Kur'an-ı Kerim ve Türkçe Meali Sayfa 498
40. Ayrılma günü, gerçekten de hepsinin muayyen bir günüdür.
41. O gün dostun dosta faydası olmaz ve onlar, bir yardım da görmezler.
42. Ancak Allah kime acırsa o başka; şüphe yok ki odur üstün ve rahîm.
43. Şüphe yok ki zakkum ağacı.
44. Suçluların yemeğidir.
45. Erimiş bakıra, kurşuna benzer, karınlarda kaynar.
46. Kaynar su gibi.
47. Tutun onu da sürüyün koca cehennemin ta ortasına.
48. Sonra da dökün kaynar suyu azâb olarak tepesine.
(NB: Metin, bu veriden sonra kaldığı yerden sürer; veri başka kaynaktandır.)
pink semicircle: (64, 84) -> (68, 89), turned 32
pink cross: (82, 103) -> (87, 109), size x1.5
49. Tat, şüphe yok ki sen üstündün, kerem sâhibiydin.
50. Gerçekten de buydu şüphe ettiğiniz.
51. Şüphe yok ki çekinenler, emîn bir makamdadır.
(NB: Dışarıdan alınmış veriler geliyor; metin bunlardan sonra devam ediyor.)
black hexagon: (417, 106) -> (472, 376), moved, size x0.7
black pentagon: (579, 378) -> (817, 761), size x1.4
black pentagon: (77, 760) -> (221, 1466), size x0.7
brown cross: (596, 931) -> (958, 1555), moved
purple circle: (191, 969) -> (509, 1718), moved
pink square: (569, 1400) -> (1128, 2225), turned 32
52. Cennetlerde ve akarsuların kıyılarında.
53. İnce ve kalın ipekliler giyerler, karşı karşıya otururlar.
54. Böyle işte ve onları evlendiririz iri gözlü hûrilerle.
55. Orada emin bir halde her çeşit meyveler isterler.
56. İlk ölümden başka ölüm tatmazlar orada ve onları korur koca cehennemin azâbından.
57. Rabbinden bir lütuf ve ihsân olarak; budur o büyük kurtuluşun, murâda erişin ta kendisi.
58. Gerçekten de öğüt alsınlar diye Kur'ân'ı senin dilinle indirdik, okuyuşunu da kolaylaştırdık.
59. Artık gözetle, bekle; şüphe yok ki onlar da gözetlemedeler, beklemedeler.